By Linda Winsh-Bolard
Irena Sendler, a Catholic Polish social worker, was send to the Warsaw ghetto to help prevent spread of typhus, a disease her father, a doctor, died of.
Among the poverty and dangers of the ghetto, Irena realized that what will happen to these imprisoned there after they are deported, will be immeasurably worse. From that suspicion, even before the suspicion became certainty, came the idea of saving at least the children. Or rather, some of the children.
According to the film, at least 80,000 children were living in Warsaw ghetto. Irena Sendler managed to save 2,500. More than anyone else.
The physical walls circling the ghetto were not the only obstacle; it was also language and culture. Jewish children of the 40s spoke, read and wrote Yiddish, dressed and behaved differently from Catholic Poles and often could not “pass” as Christians. It was deadly dangerous to harbor a Jew, or smuggle one out. Helping Jews carried dead sentence.
Although the film shows Poles as compassionate and helpful, the truth is not as nice, and often neighbors denounced Jews as well those who helped them.
Irena, her mother and her co-workers must have lived with constant fear.
The film does good job of presenting the Jewish families trapped in the ghetto: their doubts and fears about future, the inability to understand that concentration camps are really death camps, family ties that tied together even in death, people who left but could not convince others to do the same, fear of losing the kids as well as their heritage should the children convert. We must remember that before German death camps there was nothing comparable ever used in any genocide. People could not comprehend that thousands could be killed in minutes, nor why would peaceful people be subjected to such torture. We have now lost that innocence but back in the 40s it played into German hands.
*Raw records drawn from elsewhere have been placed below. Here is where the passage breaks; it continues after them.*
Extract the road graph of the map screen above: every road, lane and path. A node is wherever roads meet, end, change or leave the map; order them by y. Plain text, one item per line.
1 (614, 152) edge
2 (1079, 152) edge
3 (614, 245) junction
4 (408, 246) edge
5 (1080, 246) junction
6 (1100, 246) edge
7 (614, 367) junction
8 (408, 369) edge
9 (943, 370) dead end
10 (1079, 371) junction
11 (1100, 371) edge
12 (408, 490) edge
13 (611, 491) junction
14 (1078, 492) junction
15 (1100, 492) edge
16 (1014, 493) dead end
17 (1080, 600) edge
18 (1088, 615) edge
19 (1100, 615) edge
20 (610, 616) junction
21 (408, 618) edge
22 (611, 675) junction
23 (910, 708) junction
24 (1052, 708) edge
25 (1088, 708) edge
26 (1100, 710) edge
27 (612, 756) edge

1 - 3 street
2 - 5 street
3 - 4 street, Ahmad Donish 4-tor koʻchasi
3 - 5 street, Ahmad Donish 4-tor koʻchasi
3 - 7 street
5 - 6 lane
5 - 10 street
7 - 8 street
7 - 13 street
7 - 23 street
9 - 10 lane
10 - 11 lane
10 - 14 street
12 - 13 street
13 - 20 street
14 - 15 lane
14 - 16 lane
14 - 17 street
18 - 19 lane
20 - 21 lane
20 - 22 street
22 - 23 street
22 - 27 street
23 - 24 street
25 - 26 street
Hunger, cold, dirt, disease and constant fear was part of everyday's life in the ghetto. Yet, people put on brave faces hoping to survive. When I watched Irena bringing goods to her Jewish friends, I though of an authentic letter from Brno ghetto written by Greta, a woman who perished in Auschwitz. She wrote to my great aunt whom she was ‘related” by marriage: my grand aunt married and divorced Jewish man long before the war and he later married Greta, a Jewish woman with whom he was send to Brno ghetto and later to death. My great aunt kept sending them clothing and food, and Greta was thanking her. Greta was, before the deportation, a wealthy woman, married to successful professional man,now she could not believe how warm and soft was the comforter that may great aunt sent. She described her circumstances, terrible as they were, but did not speak of fear or possible death. The Jews in this film don’t either.
Smuggling is accurately portrayed, it was major occupation for kids and necessary means of survival. The entire orphanage was deported, and Dr. Korczak died in Treblinka in 1942. Warsaw ghetto revolted in 1943, after between 254,000 to 300,000 people were sent to death camps. Over 55,000 Jews died in the uprising or were deported to death camp Treblinka; 7,000 were killed on arrival there. The Warsaw ghetto uprising inspired uprisings in Minsk and Bialystok ghettos and in the death camps of Sobibor and Treblinka.
I think, that it is always a mistake to hire American and English actors instead of actors native to the land in the story. Anna Paquin does decent jobs as a Polish woman facing death, but the underlying experience of doom is lacking. It's not part of her or most of her co-players. It does not help that the photographs of young Irena show a woman in the type of Marcia Gay Harden, she plays Irena’s Mother, rather than Anna Paquin. The difference stands out with the acting of Iddo Goldberg, in the part of Jacob, utterly convincing as a man who left the ghetto and comes to visit his family.
The film was shot in Latvia, again, why not shoot it in Poland, say Lodz that had its own ghetto, it would have been more authentic.
Warsaw was destroyed by the Germans in 1944. When the city was rebuild, the Jewish part of the town was omitted from its plans. Little of the ghetto remains; one of the synagogues and the court house are still there. Jewish population was annihilated. Few of the saved children found any members of their family after the war.
Irena Krzyzanowska, born Sendlerowa, was part of Zegota, an organization trying to help the Jews while co-operating with the partisans of Polish Home Army. She had been, like all members of Home Army, persecuted for years after the communist take over. She left Poland for the first time in 1965 when she was honored by the Israelis as one of the Righteous among Nations at Yad Vashem. In 2003 she received the Order of White Eagle, Poland's highest civilian decoration, and the Jan Karski Award "For Courage and Heart," given by the American Center of Polish Culture in Washington DC. In 2007 she was nominated for Nobel Peace Prize that went to Al Gore.
When I watch films like Paranormal Activity, that are supposed to play at our underlying fears of the unknown, I wonder: have we really become this stupid? Have we, in the world full of genocide, forgotten that the greatest danger is among the known and accepted, often next door? It’s not monsters from another world that crowd my nightmares but people looking like me only with different beliefs who would kill me in the name of their “truth”.